Fujimori, Montesinos y sus aliados de los años 90 construyeron un proyecto político cuyo objetivo principal, y probablemente exclusivo, fue el saqueo de las arcas públicas y el aprovechamiento del aparato estatal para el enriquecimiento privado. Para llevarlo a cabo, corrompieron activamente todas las estructuras de la gobernanza republicana, todos los poderes, todas las instituciones, y en ese trámite vaciaron de contenido moral todos los espacios de acción colectiva. Nuevamente, no es que inventaran ese vaciamiento; es que lo naturalizaron, convirtiéndolo en nuestra forma casi excluyente de hacer política y de vivir en sociedad. Y sus herederos, que son muchos, continúan haciéndolo.


A Fujimori y al fujimorismo es necesario atribuirles también—junto a los horrorosos crímenes de lesa humanidad que cometieron y los casos puntuales de corrupción que ya se les han demostrado, y los que se les demostrarán—las podredumbres de nuestro presente. Incluso quienes le reconocen virtudes a la dictadura que Alberto Fujimori encabezó en los años 90 tendrían que estar obligados a reconocer que las raíces de lo que es hoy el Perú se hunden en esa década, y que cualquier deuda que el país haya de tener con él debe incluir la actual debacle.

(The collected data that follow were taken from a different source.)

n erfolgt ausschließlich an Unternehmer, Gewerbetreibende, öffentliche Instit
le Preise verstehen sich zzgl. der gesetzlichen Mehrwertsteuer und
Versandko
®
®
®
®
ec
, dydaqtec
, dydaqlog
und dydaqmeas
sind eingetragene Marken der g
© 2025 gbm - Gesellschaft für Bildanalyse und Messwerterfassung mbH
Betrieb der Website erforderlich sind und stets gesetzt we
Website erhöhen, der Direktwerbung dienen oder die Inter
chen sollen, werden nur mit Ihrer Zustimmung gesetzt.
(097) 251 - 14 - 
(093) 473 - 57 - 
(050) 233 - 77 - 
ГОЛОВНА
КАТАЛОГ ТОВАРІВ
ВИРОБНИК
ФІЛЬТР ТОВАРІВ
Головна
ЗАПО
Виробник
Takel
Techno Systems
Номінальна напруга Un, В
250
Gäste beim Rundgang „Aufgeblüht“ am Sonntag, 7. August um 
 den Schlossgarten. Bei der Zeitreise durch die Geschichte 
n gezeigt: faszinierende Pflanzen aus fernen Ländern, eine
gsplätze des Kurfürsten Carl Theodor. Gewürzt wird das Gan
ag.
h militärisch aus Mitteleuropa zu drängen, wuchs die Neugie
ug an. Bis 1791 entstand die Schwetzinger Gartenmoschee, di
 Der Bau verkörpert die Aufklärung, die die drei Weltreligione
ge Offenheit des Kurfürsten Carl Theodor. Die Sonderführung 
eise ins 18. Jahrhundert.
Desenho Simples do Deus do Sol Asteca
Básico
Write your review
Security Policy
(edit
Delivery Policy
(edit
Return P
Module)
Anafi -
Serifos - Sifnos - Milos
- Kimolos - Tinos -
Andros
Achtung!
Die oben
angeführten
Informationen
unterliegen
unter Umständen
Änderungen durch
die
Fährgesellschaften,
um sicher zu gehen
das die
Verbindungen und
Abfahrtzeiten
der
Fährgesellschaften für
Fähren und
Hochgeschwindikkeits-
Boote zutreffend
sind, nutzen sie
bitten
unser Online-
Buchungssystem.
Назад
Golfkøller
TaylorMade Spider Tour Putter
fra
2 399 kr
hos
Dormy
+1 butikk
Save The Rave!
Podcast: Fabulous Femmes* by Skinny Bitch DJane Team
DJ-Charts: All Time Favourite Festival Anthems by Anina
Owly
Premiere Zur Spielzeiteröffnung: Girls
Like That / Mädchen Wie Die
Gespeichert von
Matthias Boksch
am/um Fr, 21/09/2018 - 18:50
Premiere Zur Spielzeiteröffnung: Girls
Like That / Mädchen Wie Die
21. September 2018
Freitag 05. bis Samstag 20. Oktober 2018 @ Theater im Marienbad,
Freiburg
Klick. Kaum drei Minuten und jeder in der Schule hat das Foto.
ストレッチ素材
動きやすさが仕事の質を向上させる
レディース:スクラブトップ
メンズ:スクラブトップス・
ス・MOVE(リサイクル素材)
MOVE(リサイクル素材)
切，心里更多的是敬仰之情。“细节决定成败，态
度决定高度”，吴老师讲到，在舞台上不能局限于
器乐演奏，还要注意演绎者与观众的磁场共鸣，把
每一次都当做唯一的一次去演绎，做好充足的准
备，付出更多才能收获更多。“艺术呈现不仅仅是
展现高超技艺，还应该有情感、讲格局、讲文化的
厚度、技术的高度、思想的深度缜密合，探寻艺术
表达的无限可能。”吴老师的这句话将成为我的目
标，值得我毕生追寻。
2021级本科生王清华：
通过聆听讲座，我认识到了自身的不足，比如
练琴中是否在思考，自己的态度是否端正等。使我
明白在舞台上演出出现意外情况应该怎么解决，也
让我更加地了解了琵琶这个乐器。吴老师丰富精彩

 La fragmentación de nuestro sistema político, descentrado y capturado por intereses ilegales y criminales, lleva su huella. La llevan también la informalización, ilegalización y criminalización de nuestro sistema productivo y el radical descontrol sobre los usos del territorio. El insondable deterioro moral de la policía y las fuerzas armadas, la proliferación de camarillas y bandas dedicadas a aprovechar sus recursos, su sumisión a intereses espurios y delincuenciales. La suciedad de nuestros discursos públicos y nuestros medios de comunicación, enchichecidos y basurizados y vendidos al peso a diario al mejor postor (que es el peor). El desorden brutal de nuestras agónicas ciudades, donde para vivir es necesario violentar una norma cada hora y donde la convivencia se entiende como una necesidad perentoria de ganarle al vecino. La fractura de nuestros vínculos de solidaridad, nuestra atomización, la forma salvaje de las vidas que hoy vivimos: todo eso, y más, es parte del legado de Alberto Fujimori. Todo eso es un logro del fujimorismo.


He escuchado decir más de una vez que hoy, en el Perú, todos somos fujimoristas. Es cierto al menos en este sentido: hoy todos vivimos en el país que Fujimori construyó y somos personas forjadas en su caldero. Toda esta podredumbre a nuestro alrededor: es lo que le debemos. Nuestra tarea es librarnos de su legado.